In this multicenter study, we constructed a combined model (ModelMA−CI) to predict prognosis of HCC. In this model, the addition of sarcopenia and visceral adiposity improved the performance for both discrimination and calibration.
In clinical, preoperative prognostic evaluation is mainly based on patients' clinical factors, such as tumor stage 22 and potential liver function. When it comes to imaging indicators, we always focused on the exploration of tumor lesions and peritumoral zones but paid relatively little attention to sarcopenia and visceral adiposity which may reflect patients' nutritional status. In previous research, obesity has been shown to be a risk factor for various cancers, mainly in the digestive system, especially pancreatic 23 and liver cancers 24. Simultaneously, sarcopenia and obesity increase the mortality rate of cirrhosis25. Similar results were observed in patients with liver cancer who underwent liver transplantation26 or liver resection 27.
In this study, the AUC of the combined model was better than the clinical–imaging model in the external validation dataset. At the same time, the calibration of the combined model was also better than the metabolic model in the external validation dataset. Based on the two points of appeal, the combined model which incorporates clinical, imaging indicators, sarcopenia and visceral adiposity has a comprehensive and promising capacity in predicting prognosis. Meanwhile, the performance of the combined model was not influenced by different treatments or disease stages, which further proved its robustness under different conditions.
In our study, comparing the combined model and the clinical–imaging model using AUCs, we found that the addition of metabolic indicators improved the discrimination of the model. The related metabolic indicators are explained as follows: visceral adipose and subcutaneous adipose tissues are the two main types of adipose tissue. Inadequate subcutaneous fat is an independent risk factor for poor cancer prognosis in studies of relevant oncological microenvironment 28. Subcutaneous adipocytes may play a beneficial role in metabolism 29, which is similar to the results of our study. Adipose tissue is considered a secretory organ that produces pro-inflammatory and anti-inflammatory cytokines and adipokines. A high VSR value indicates that the fat distribution tends to be observed in the visceral area, which is often related to a poor prognosis 30. By analyzing CT images of the patient before treatment, it was possible to determine the condition of the tumor zone and evaluate the patient’s nutritional metabolism. From our study, the condition of muscle and adipose tissue is correlated with the prognosis of HCC, so provided nutritional support may be beneficial to the prognosis 31. Although it is not clear whether preoperative and postoperative interventions, such as nutritional therapy and rehabilitation, can improve postoperative results by changing obesity or muscle reduction, they are still worthy of attention.
In addition, comparing the combined model and the metabolic model by calibration showed that the addition of clinical–imaging indicators improved calibration. A higher BCLC stage, higher TBIL level 32, and more tumor nodules are associated with a poorer prognosis for HCC. A high TBIL level often indicates liver dysfunction. The capsule of liver cancer is often formed by the compression of the surrounding normal liver tissue. Intact capsules are often present in tumors with a low degree of malignancy, indicating that the tumor and other tissues are well demarcated and less aggressive 33.
Our study has some limitations. First, due to regional reason, almost all of the patients included in study had a history of hepatitis B. Whether our results were suitable for HCC related to hepatitis C still needed to be tested. Second, BCLC stages C patients were not included in our study, because according to the guidelines them cannot undergo TACE or liver resection.

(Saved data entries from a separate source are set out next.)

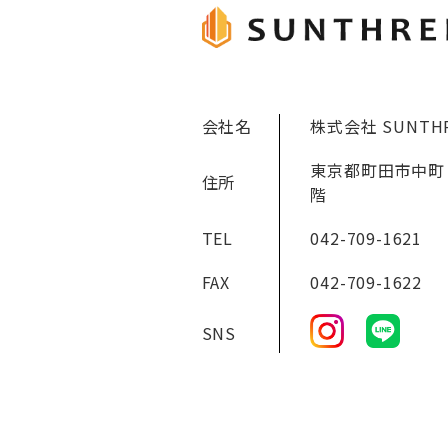
会社名
株式会社 SUNTH
東京都町田市中町 1
住所
階
TEL
042-709-1621
FAX
042-709-1622
SNS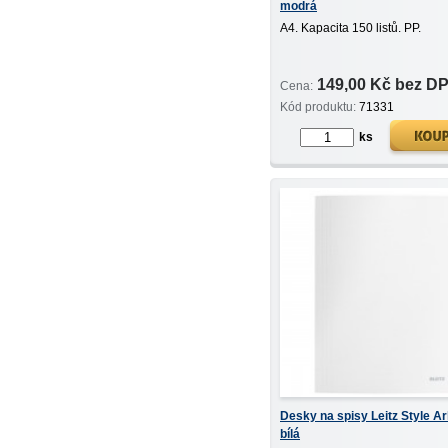
modrá
A4. Kapacita 150 listů. PP.
149,00 Kč bez D
Cena:
Kód produktu:
71331
ks
Desky na spisy Leitz Style Ar
bílá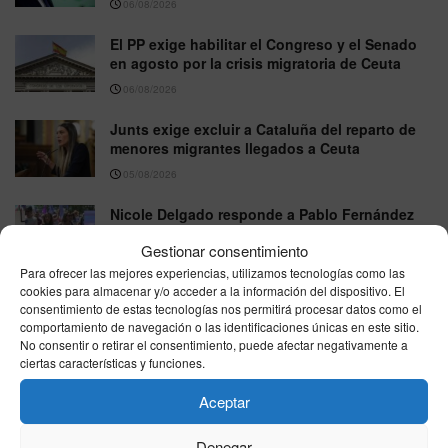
06/08/2026
El PP exige habilitar el Congreso y el Senado
en agosto por la crisis migratoria de Ceuta
06/08/2026
Junts exige excluir a Cataluña del reparto de
menores migrantes llegados a Ceuta
05/08/2026
Nicole Delgado responde a Pablo Fernández
en directo por la Ley Trans: “No permito que
Gestionar consentimiento
piense por mí”
Para ofrecer las mejores experiencias, utilizamos tecnologías como las
05/08/2026
cookies para almacenar y/o acceder a la información del dispositivo. El
consentimiento de estas tecnologías nos permitirá procesar datos como el
comportamiento de navegación o las identificaciones únicas en este sitio.
No consentir o retirar el consentimiento, puede afectar negativamente a
VER MÁS
ciertas características y funciones.
Aceptar
Última hora
Denegar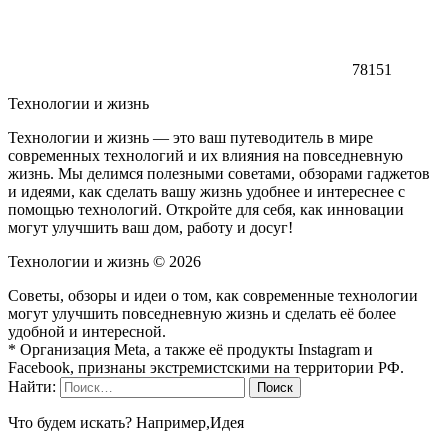
78151
Технологии и жизнь
Технологии и жизнь — это ваш путеводитель в мире
современных технологий и их влияния на повседневную
жизнь. Мы делимся полезными советами, обзорами гаджетов
и идеями, как сделать вашу жизнь удобнее и интереснее с
помощью технологий. Откройте для себя, как инновации
могут улучшить ваш дом, работу и досуг!
Технологии и жизнь ©
2026
Советы, обзоры и идеи о том, как современные технологии
могут улучшить повседневную жизнь и сделать её более
удобной и интересной.
* Организация Meta, а также её продукты Instagram и
Facebook, признаны экстремистскими на территории РФ.
Найти:
Что будем искать? Например,
Идея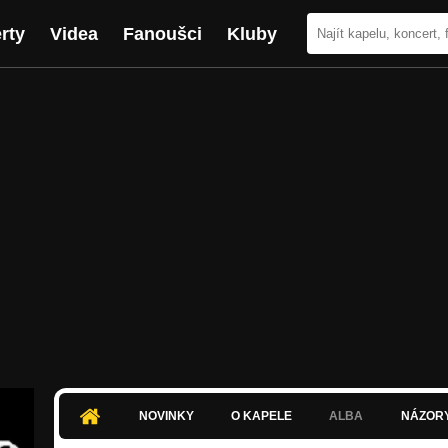
rty
Videa
Fanoušci
Kluby
NOVINKY
O KAPELE
ALBA
NÁZOR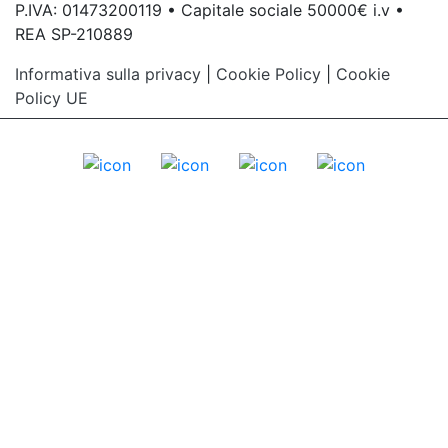
P.IVA: 01473200119 • Capitale sociale 50000€ i.v •
REA SP-210889
Informativa sulla privacy
|
Cookie Policy
|
Cookie
Policy UE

Third, treatments other than TACE and liver resection were not included in the study to control bias, but they deserved further exploration in follow-up studies. Four, the resolution of MRI for soft tissues, such as skeletal muscle and adipose, is higher than that of CT. In future studies, using MRI to evaluate may improve the accuracy and the predictive power of the model. Finally, in our study, skeletal muscle and adipose tissue were evaluated by two-dimensional imaging. Stereoscopic three-dimensional measurements will certainly provide more prognostic information.